*Stored items from a collection:*
=-=-=

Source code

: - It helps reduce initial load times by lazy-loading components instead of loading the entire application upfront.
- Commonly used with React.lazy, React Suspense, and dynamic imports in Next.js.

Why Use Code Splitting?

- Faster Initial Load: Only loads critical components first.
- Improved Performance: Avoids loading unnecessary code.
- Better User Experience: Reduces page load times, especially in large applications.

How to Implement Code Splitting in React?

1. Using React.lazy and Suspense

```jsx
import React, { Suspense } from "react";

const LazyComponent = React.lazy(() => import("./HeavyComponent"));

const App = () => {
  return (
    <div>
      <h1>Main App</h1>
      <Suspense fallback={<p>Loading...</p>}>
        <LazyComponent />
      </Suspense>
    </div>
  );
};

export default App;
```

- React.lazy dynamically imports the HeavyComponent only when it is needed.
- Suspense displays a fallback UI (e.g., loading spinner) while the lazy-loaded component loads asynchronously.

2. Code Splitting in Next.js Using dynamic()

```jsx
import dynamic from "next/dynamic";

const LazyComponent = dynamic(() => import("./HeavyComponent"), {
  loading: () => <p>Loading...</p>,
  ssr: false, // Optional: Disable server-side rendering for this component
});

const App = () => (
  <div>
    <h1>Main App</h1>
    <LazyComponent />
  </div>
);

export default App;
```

=-=-=

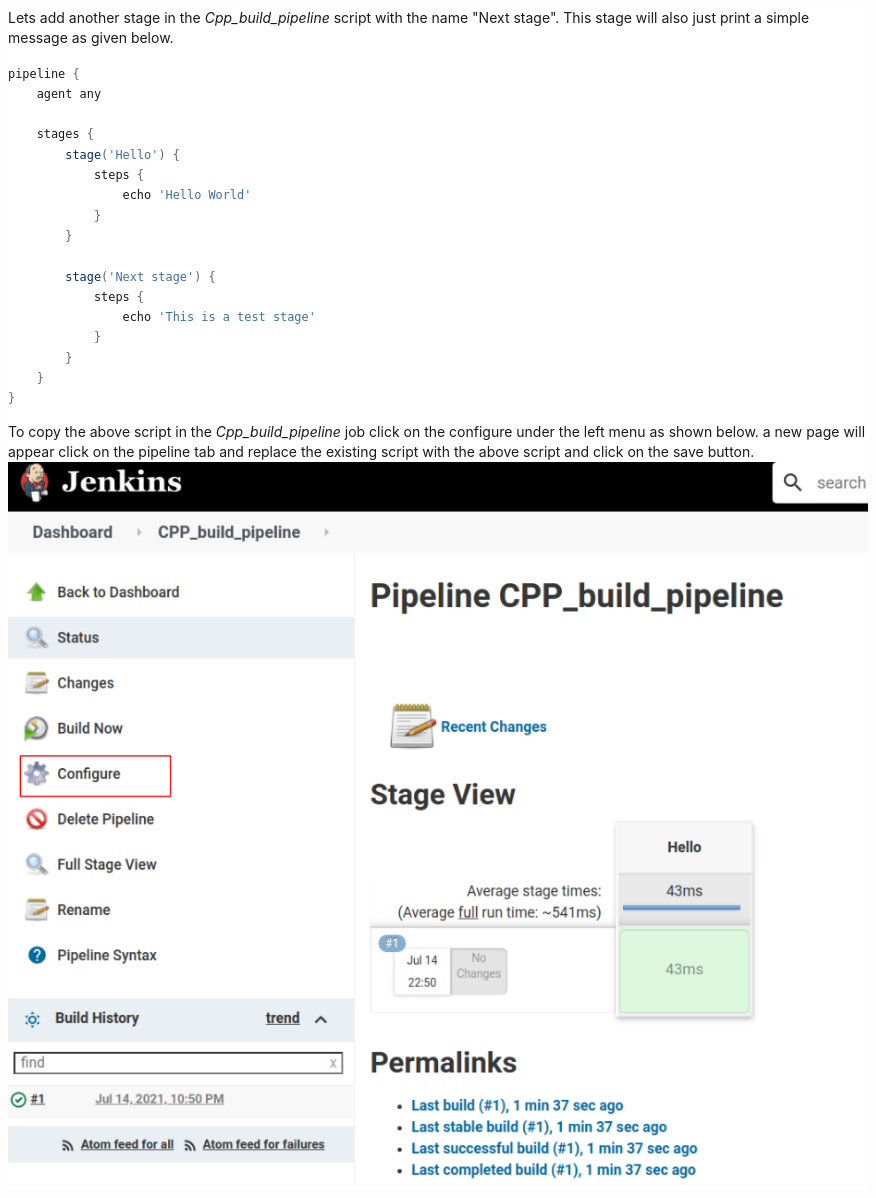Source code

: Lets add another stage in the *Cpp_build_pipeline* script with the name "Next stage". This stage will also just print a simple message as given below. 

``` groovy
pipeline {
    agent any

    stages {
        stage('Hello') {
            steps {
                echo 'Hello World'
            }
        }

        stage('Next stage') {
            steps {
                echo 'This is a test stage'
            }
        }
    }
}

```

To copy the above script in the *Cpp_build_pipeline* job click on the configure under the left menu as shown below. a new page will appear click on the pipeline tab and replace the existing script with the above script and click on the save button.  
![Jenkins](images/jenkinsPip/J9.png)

=-=-=

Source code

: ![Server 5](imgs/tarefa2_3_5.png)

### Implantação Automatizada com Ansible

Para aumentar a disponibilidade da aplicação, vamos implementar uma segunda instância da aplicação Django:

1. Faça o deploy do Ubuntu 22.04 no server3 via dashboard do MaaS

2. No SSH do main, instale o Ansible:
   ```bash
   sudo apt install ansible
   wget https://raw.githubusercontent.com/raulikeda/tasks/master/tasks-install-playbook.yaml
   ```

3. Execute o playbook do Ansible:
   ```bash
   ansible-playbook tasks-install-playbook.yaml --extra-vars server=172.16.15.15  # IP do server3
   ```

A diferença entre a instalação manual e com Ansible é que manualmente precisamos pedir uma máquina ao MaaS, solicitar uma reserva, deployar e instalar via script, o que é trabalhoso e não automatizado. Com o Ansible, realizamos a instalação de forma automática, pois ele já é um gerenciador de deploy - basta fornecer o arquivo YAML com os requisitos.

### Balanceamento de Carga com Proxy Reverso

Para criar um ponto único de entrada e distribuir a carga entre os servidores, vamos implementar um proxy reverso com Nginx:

=-=-=

*Goal of the exercise:*
Which lines above include the string "components"? Show them.

*Result of the task:*
: - It helps reduce initial load times by lazy-loading components instead of loading the entire application upfront.
- Faster Initial Load: Only loads critical components first.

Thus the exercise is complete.